Saved data entries

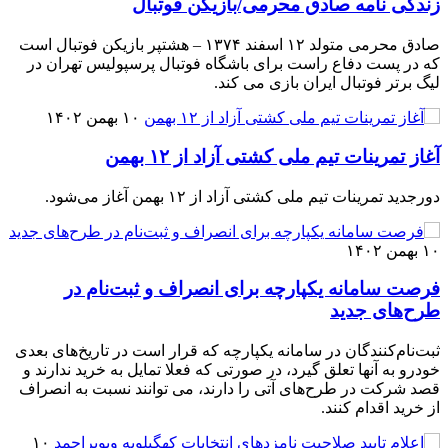
زندگی نامه صادق محرمی/بازیکن فوتبال
صادق محرمی متولد ۱۲ اسفند ۱۳۷۴ – هشتپر بازیکن فوتبال است
که در پست دفاع راست برای باشگاه فوتبال پرسپولیس تهران در
لیگ برتر فوتبال ایران بازی می کند.
۱۰ بهمن ۱۴۰۲
آغاز تمرینات تیم‌ ملی کشتی آزاد از ۱۲ بهمن
دورجدید تمرینات تیم ملی کشتی آزاد از ۱۲ بهمن آغاز می‌شود.
۱۰ بهمن ۱۴۰۲
فرصت سامانه یکپارچه‌ برای انصراف و ثبت‌نام در
طرح‌های جدید
ثبت‌نام‌کنندگان در سامانه یکپارچه که قرار است در تاریخ‌های بعدی
خودرو به آنها تعلق گیرد، در صورتی که فعلا تمایل به خرید ندارند و
قصد شرکت در طرح‌های آتی را دارند، می توانند نسبت به انصراف
از خرید اقدام کنند.
۱۰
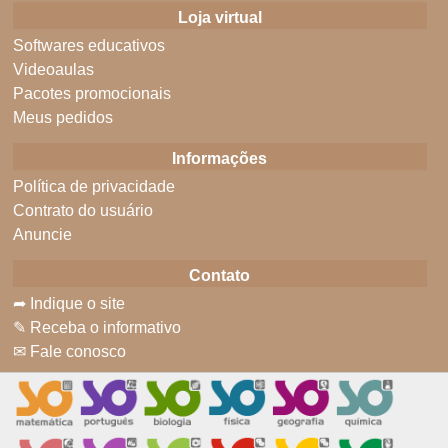
Loja virtual
Softwares educativos
Videoaulas
Pacotes promocionais
Meus pedidos
Informações
Política de privacidade
Contrato do usuário
Anuncie
Contato
➦ Indique o site
✎ Receba o informativo
✉ Fale conosco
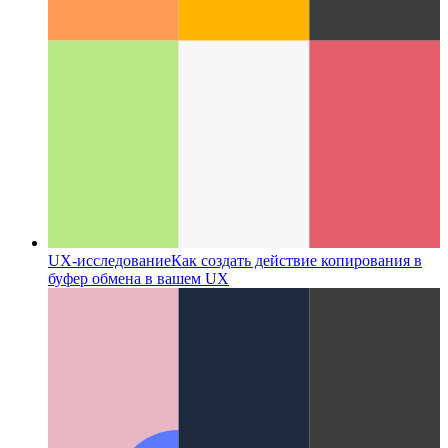
Пример UX на обзорной странице
Как я разработал
обзорную страницу для всех категорий постов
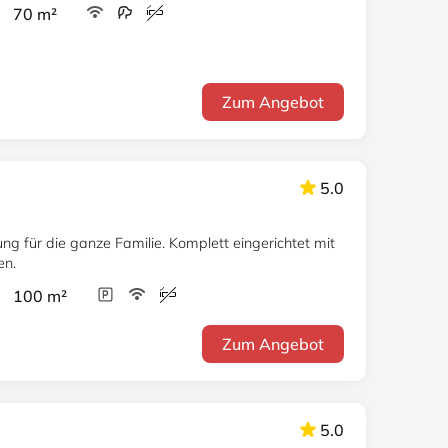
r 70 m²
Zum Angebot
5.0
ng für die ganze Familie. Komplett eingerichtet mit
en.
r 100 m²
Zum Angebot
5.0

** Work instruction **
Return the text of every record above word for word, line for line. Leave the pictures out of your answer.

** Solution to the problem **
زندگی نامه صادق محرمی/بازیکن فوتبال
صادق محرمی متولد ۱۲ اسفند ۱۳۷۴ – هشتپر بازیکن فوتبال است
که در پست دفاع راست برای باشگاه فوتبال پرسپولیس تهران در
لیگ برتر فوتبال ایران بازی می کند.
۱۰ بهمن ۱۴۰۲
آغاز تمرینات تیم‌ ملی کشتی آزاد از ۱۲ بهمن
دورجدید تمرینات تیم ملی کشتی آزاد از ۱۲ بهمن آغاز می‌شود.
۱۰ بهمن ۱۴۰۲
فرصت سامانه یکپارچه‌ برای انصراف و ثبت‌نام در
طرح‌های جدید
ثبت‌نام‌کنندگان در سامانه یکپارچه که قرار است در تاریخ‌های بعدی
خودرو به آنها تعلق گیرد، در صورتی که فعلا تمایل به خرید ندارند و
قصد شرکت در طرح‌های آتی را دارند، می توانند نسبت به انصراف
از خرید اقدام کنند.
۱۰
Loja virtual
Softwares educativos
Videoaulas
Pacotes promocionais
Meus pedidos
Informações
Política de privacidade
Contrato do usuário
Anuncie
Contato
➦ Indique o site
✎ Receba o informativo
✉ Fale conosco
Пример UX на обзорной странице
Как я разработал
обзорную страницу для всех категорий постов
r 70 m²
Zum Angebot
5.0
ng für die ganze Familie. Komplett eingerichtet mit
en.
r 100 m²
Zum Angebot
5.0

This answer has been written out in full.